Aim of the task:
Repeat the records in full and exactly, omitting pictures.

(Records provided begins)

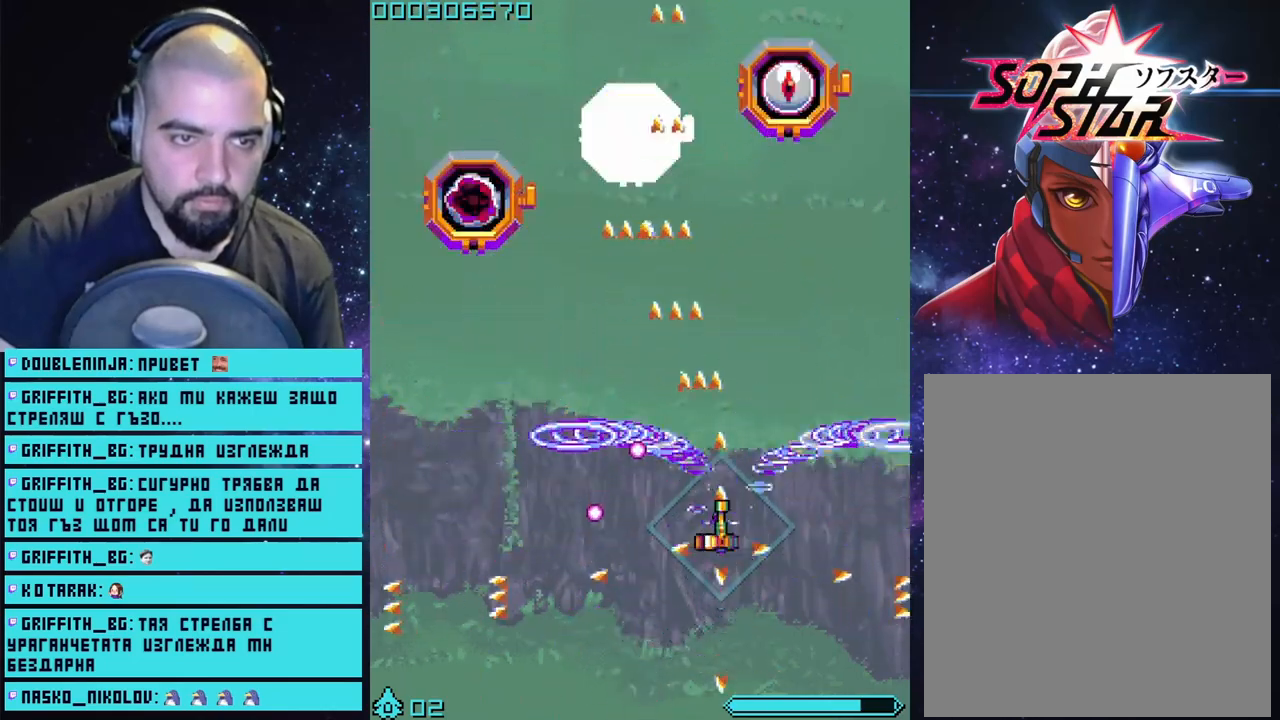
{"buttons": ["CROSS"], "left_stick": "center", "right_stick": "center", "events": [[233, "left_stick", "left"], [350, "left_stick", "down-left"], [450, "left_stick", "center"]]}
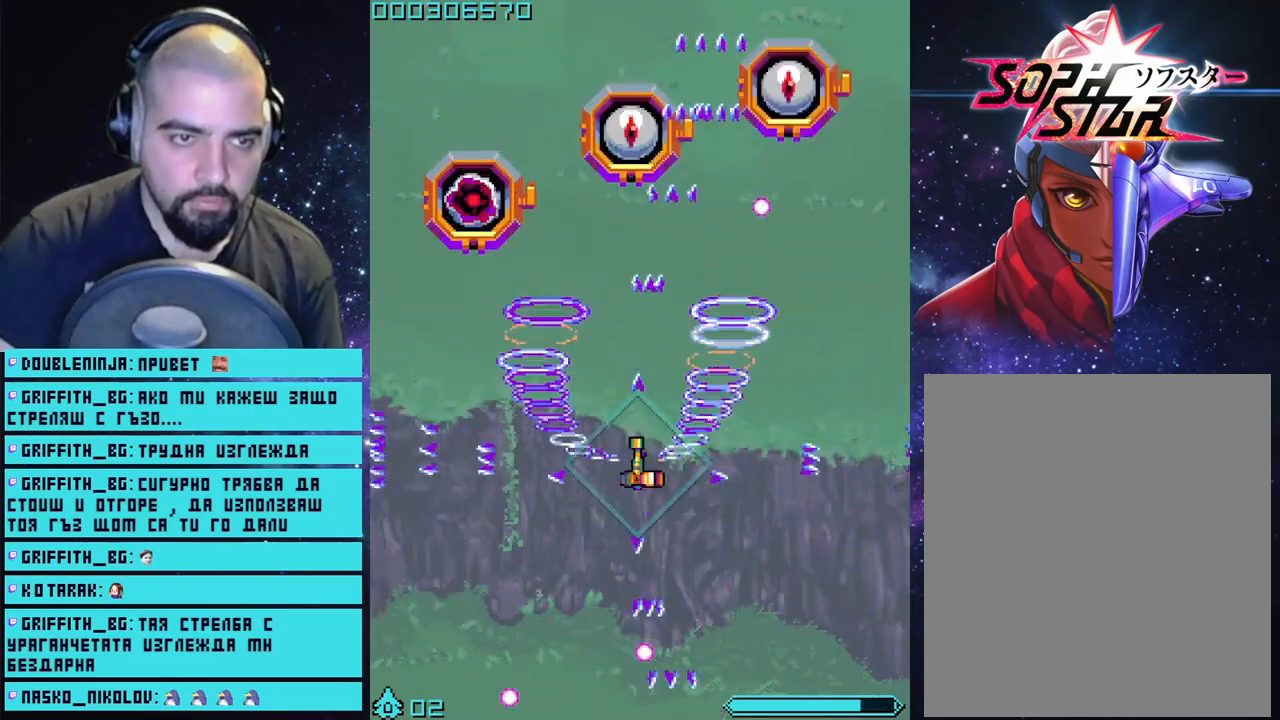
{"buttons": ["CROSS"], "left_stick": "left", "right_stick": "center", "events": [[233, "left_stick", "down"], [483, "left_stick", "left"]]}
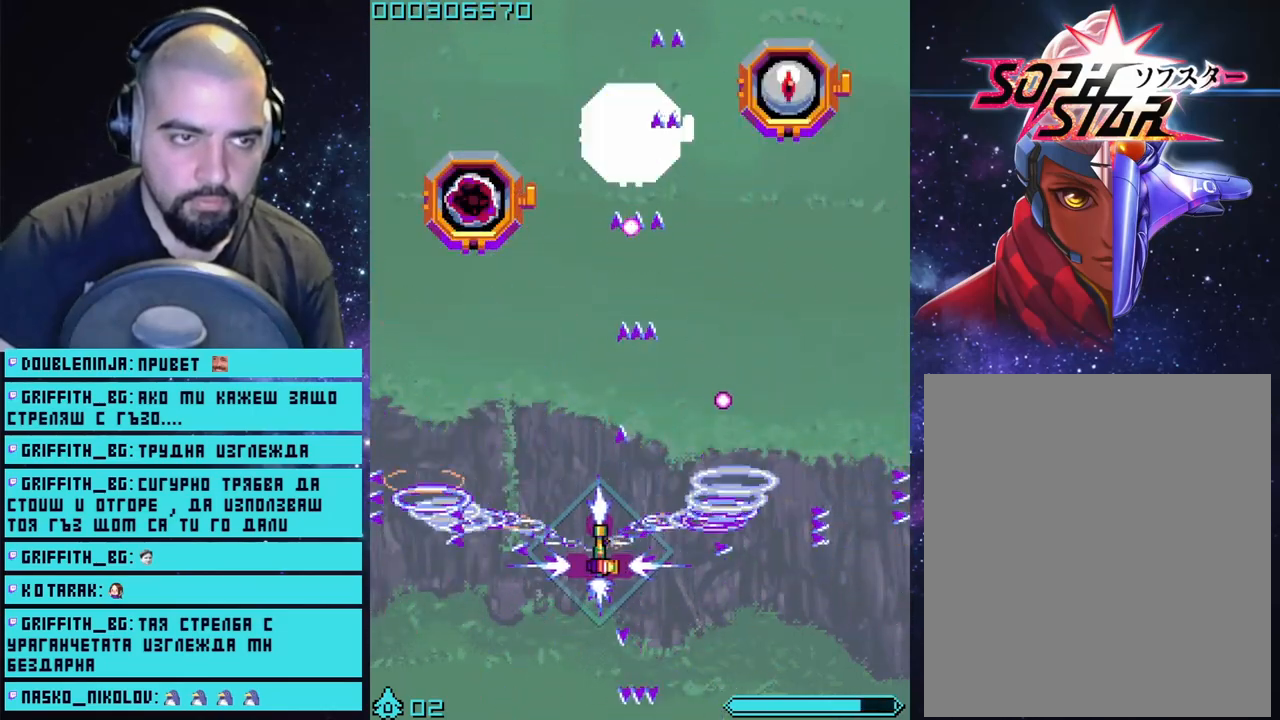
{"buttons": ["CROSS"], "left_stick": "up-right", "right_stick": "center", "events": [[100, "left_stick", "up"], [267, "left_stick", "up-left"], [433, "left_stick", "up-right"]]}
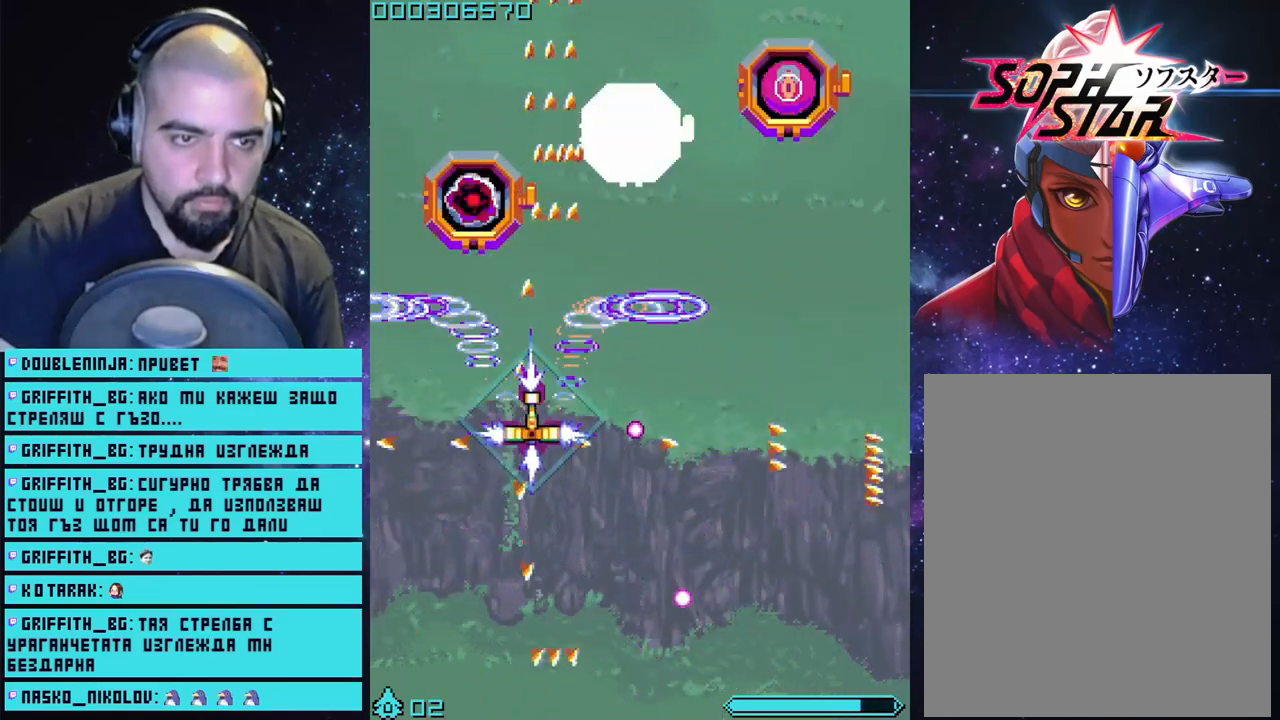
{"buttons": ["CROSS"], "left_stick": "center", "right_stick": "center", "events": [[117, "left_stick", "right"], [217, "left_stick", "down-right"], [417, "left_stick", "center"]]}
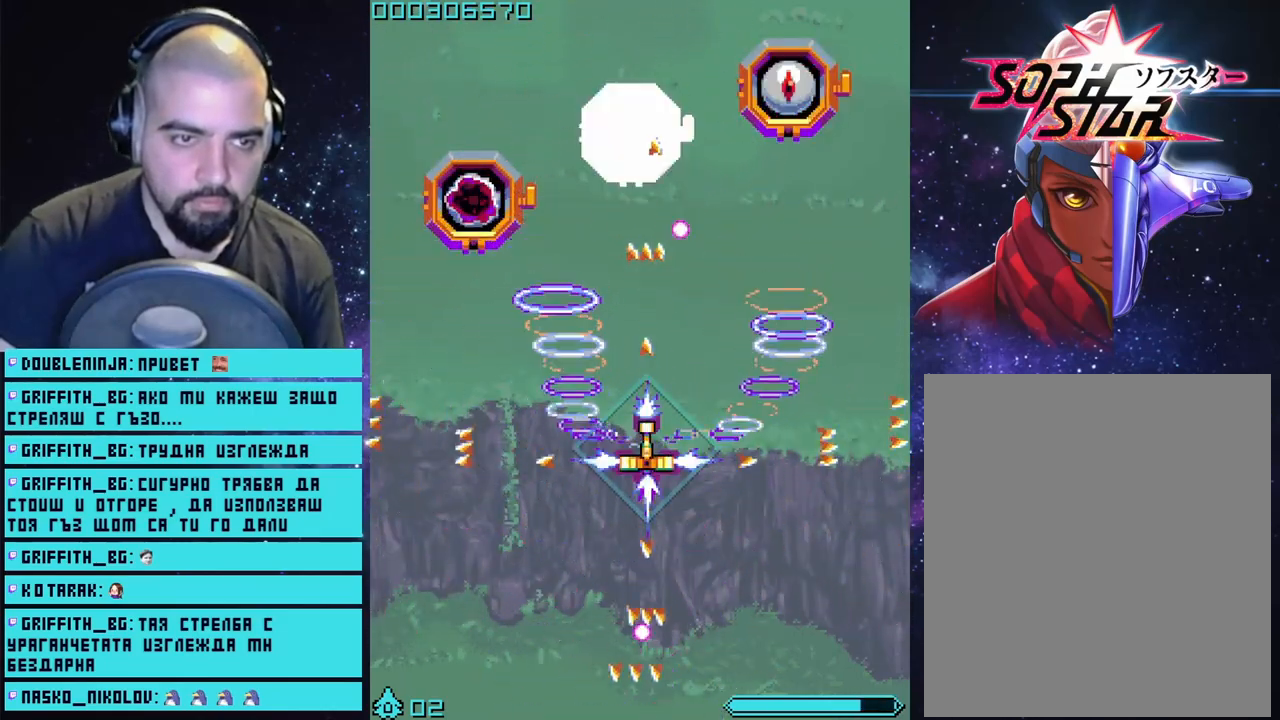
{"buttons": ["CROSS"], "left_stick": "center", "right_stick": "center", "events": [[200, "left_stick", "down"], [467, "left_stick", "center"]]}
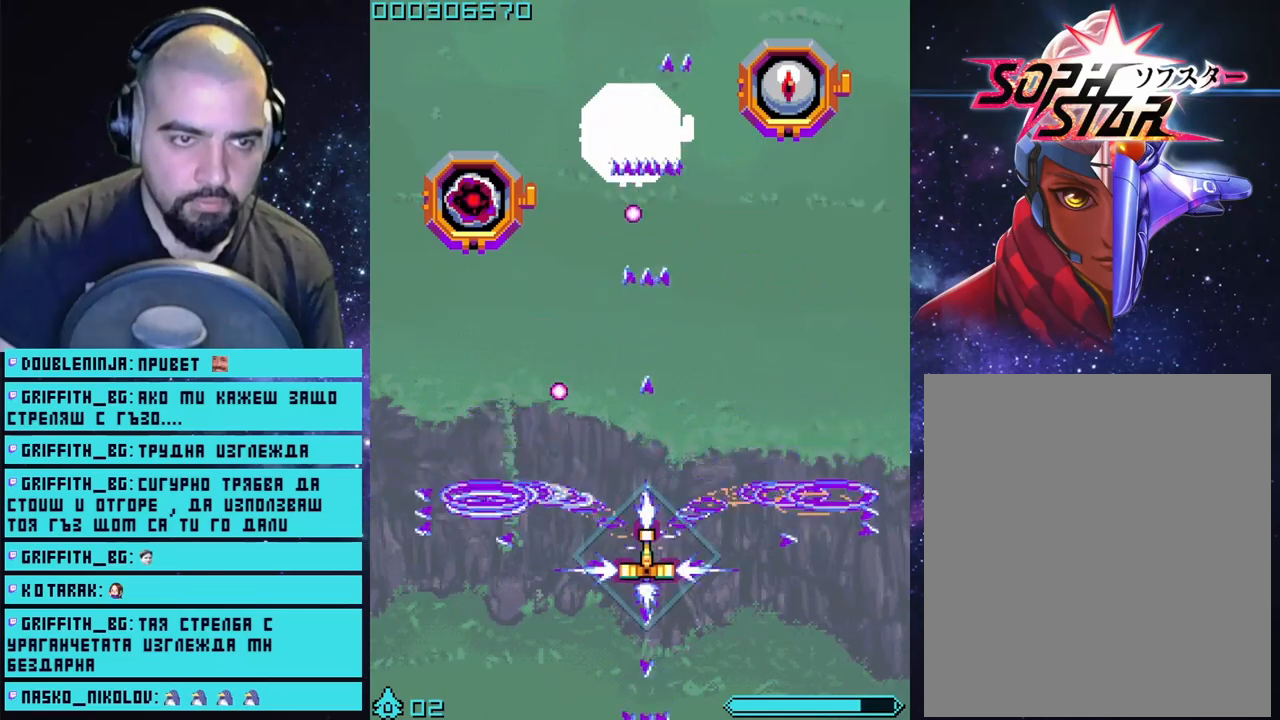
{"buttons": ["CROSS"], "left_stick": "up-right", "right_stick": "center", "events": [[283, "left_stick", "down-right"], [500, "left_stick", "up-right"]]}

(Records provided ends)

Worked solution:
{"buttons": ["CROSS"], "left_stick": "center", "right_stick": "center", "events": [[233, "left_stick", "left"], [350, "left_stick", "down-left"], [450, "left_stick", "center"]]}
{"buttons": ["CROSS"], "left_stick": "left", "right_stick": "center", "events": [[233, "left_stick", "down"], [483, "left_stick", "left"]]}
{"buttons": ["CROSS"], "left_stick": "up-right", "right_stick": "center", "events": [[100, "left_stick", "up"], [267, "left_stick", "up-left"], [433, "left_stick", "up-right"]]}
{"buttons": ["CROSS"], "left_stick": "center", "right_stick": "center", "events": [[117, "left_stick", "right"], [217, "left_stick", "down-right"], [417, "left_stick", "center"]]}
{"buttons": ["CROSS"], "left_stick": "center", "right_stick": "center", "events": [[200, "left_stick", "down"], [467, "left_stick", "center"]]}
{"buttons": ["CROSS"], "left_stick": "up-right", "right_stick": "center", "events": [[283, "left_stick", "down-right"], [500, "left_stick", "up-right"]]}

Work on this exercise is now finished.